== Segment start ==

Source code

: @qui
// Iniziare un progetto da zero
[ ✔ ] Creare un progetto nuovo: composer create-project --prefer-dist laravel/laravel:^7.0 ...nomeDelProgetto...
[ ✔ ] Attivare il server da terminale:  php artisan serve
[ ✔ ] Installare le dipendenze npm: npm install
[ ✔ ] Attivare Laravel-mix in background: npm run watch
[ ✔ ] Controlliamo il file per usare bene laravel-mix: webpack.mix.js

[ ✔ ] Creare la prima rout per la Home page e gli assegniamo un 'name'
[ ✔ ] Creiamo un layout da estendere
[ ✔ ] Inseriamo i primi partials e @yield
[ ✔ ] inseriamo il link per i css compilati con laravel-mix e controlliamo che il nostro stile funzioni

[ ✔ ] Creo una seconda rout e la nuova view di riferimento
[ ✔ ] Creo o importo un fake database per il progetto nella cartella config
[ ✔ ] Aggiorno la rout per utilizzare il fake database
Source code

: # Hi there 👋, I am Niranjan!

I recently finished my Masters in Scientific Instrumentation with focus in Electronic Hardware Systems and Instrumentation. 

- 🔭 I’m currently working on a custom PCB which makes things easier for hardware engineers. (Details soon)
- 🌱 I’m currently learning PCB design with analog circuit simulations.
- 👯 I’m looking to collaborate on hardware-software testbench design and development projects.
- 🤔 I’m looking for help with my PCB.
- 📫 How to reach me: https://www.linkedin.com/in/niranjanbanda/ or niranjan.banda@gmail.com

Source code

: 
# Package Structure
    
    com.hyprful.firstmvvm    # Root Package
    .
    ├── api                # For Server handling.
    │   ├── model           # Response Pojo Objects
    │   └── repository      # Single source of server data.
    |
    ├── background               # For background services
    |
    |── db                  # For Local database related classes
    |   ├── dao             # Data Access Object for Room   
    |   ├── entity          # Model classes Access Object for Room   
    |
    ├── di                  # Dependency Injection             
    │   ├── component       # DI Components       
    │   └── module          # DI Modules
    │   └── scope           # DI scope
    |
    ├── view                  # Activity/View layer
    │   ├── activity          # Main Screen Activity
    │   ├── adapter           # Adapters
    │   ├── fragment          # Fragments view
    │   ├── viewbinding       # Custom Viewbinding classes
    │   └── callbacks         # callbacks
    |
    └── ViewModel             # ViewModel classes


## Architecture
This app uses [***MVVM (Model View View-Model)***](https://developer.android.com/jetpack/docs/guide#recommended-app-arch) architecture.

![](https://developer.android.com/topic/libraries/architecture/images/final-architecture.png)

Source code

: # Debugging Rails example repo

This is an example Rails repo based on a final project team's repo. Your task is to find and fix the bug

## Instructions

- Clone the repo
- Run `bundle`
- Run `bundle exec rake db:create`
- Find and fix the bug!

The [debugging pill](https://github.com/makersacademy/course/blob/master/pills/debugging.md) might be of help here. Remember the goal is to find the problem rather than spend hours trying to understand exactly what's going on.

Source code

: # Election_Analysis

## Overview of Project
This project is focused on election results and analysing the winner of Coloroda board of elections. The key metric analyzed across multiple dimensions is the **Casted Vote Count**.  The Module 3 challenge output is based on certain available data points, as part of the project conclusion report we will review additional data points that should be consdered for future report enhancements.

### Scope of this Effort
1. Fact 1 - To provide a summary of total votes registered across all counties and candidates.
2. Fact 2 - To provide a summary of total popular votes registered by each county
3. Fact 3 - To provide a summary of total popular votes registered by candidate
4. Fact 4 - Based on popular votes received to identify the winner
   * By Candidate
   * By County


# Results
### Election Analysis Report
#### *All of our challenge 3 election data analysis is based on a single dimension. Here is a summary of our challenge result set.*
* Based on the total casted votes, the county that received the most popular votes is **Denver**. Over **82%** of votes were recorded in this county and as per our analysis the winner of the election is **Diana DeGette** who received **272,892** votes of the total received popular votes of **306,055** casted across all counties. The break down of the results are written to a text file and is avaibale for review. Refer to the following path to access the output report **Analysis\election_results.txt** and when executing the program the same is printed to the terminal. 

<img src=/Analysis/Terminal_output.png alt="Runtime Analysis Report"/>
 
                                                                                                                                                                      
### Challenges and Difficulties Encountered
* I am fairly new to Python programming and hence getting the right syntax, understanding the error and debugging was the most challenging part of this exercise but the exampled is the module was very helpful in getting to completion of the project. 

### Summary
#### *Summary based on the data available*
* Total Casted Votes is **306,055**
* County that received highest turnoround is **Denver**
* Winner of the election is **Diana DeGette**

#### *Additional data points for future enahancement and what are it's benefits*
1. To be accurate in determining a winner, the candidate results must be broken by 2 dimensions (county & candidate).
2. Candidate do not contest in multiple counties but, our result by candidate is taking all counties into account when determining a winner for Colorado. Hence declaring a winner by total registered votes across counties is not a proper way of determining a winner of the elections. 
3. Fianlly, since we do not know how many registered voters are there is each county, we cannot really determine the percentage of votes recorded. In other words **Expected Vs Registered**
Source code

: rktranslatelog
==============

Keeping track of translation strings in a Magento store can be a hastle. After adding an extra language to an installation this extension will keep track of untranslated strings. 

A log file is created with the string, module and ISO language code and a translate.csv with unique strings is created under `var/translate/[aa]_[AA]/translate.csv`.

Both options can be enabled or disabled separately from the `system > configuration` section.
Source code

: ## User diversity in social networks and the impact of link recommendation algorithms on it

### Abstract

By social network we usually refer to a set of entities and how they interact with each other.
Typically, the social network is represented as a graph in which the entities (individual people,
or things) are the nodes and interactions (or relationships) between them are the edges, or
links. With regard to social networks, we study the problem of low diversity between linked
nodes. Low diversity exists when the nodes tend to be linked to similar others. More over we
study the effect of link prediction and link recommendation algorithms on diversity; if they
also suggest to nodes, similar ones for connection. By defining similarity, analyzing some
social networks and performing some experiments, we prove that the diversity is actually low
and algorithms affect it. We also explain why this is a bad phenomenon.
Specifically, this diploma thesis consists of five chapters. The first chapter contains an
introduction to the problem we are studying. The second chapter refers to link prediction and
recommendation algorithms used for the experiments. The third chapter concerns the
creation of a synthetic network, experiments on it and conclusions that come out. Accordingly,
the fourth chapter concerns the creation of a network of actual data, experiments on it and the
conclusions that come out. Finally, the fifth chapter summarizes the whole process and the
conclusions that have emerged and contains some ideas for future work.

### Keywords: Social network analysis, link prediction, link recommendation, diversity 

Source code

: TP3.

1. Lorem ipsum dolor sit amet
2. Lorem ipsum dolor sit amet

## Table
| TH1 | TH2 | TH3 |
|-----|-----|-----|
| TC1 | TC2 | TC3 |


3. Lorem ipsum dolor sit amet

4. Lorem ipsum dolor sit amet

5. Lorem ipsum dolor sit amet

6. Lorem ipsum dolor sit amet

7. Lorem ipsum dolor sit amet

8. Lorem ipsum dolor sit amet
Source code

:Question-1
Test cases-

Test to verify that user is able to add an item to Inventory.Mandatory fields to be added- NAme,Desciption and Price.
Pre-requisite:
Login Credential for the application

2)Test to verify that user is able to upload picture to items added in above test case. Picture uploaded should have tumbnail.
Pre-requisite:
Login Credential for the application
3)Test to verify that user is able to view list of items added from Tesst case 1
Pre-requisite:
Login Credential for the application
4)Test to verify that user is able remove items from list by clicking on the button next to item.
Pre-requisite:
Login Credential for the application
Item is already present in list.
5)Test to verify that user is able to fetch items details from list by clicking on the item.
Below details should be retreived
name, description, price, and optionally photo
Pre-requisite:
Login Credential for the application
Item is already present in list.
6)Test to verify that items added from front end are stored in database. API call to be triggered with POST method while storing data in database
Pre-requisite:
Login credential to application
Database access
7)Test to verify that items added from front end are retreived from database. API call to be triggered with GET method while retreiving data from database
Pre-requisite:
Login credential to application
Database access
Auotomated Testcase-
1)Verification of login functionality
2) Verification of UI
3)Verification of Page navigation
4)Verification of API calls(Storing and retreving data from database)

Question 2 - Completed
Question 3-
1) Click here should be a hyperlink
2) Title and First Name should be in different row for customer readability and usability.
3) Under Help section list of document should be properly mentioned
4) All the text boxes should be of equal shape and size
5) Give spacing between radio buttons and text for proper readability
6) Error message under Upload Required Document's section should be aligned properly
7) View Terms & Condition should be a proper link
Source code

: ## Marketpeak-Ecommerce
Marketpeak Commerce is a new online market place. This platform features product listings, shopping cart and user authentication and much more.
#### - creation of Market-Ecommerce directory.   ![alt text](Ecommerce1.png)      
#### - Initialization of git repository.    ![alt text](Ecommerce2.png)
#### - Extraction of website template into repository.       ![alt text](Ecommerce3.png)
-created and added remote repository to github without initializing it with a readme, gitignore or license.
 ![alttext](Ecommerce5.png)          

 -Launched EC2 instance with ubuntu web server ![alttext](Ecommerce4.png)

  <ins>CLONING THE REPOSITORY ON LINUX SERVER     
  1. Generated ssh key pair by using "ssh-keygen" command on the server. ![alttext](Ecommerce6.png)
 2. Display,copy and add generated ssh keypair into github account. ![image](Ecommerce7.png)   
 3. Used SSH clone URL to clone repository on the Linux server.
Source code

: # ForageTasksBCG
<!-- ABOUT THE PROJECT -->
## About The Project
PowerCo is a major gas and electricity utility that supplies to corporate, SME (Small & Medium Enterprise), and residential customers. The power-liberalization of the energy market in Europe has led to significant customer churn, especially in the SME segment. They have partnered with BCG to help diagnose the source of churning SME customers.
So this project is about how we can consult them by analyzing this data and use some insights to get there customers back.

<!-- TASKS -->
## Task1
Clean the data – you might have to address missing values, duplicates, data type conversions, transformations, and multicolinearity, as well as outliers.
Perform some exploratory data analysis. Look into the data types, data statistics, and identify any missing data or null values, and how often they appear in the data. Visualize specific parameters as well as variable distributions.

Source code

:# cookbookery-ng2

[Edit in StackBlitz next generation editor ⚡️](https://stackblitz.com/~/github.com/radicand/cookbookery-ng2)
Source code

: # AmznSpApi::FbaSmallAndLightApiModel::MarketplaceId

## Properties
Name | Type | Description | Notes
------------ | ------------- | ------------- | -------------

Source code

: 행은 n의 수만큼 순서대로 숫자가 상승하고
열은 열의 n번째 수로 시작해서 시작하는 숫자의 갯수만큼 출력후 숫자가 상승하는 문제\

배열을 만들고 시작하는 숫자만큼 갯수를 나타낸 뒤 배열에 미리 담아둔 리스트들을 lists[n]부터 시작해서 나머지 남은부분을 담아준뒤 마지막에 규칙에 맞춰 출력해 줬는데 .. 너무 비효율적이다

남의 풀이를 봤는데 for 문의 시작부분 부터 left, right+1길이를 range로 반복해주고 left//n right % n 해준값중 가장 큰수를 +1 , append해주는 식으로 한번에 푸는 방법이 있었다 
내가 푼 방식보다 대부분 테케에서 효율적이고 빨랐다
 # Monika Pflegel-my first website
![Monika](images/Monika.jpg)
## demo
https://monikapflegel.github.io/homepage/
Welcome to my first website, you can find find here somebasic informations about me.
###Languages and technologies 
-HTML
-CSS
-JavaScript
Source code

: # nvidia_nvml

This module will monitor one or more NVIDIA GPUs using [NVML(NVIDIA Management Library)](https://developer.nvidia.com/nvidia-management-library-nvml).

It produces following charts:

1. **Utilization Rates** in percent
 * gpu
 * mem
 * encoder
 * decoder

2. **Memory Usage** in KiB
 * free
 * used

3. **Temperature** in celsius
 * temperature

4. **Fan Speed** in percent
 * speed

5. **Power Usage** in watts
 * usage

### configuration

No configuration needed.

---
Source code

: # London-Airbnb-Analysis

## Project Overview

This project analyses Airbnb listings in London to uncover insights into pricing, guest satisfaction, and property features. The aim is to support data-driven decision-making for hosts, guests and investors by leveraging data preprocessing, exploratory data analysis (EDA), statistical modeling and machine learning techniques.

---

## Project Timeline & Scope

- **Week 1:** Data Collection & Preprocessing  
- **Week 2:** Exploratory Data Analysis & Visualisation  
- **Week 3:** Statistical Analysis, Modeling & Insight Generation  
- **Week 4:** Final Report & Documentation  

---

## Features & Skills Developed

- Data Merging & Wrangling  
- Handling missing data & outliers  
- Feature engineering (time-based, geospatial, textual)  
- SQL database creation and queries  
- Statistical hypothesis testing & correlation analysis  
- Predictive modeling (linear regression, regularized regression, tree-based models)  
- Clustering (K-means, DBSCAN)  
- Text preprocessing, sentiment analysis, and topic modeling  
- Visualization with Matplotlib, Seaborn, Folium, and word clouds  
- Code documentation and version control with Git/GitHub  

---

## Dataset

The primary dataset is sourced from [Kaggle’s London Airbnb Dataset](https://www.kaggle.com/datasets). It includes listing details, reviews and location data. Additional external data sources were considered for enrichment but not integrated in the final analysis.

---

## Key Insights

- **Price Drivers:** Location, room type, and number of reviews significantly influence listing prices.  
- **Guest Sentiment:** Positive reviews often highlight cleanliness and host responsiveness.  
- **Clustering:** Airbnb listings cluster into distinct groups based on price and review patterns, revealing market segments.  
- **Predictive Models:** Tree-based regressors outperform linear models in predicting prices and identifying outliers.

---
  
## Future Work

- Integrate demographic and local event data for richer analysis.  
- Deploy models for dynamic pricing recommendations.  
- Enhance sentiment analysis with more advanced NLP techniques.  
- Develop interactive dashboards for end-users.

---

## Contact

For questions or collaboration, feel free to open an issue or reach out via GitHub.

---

== Segment end ==

Each line of the data that holds the word "free" should be copied.

 * free
For questions or collaboration, feel free to open an issue or reach out via GitHub.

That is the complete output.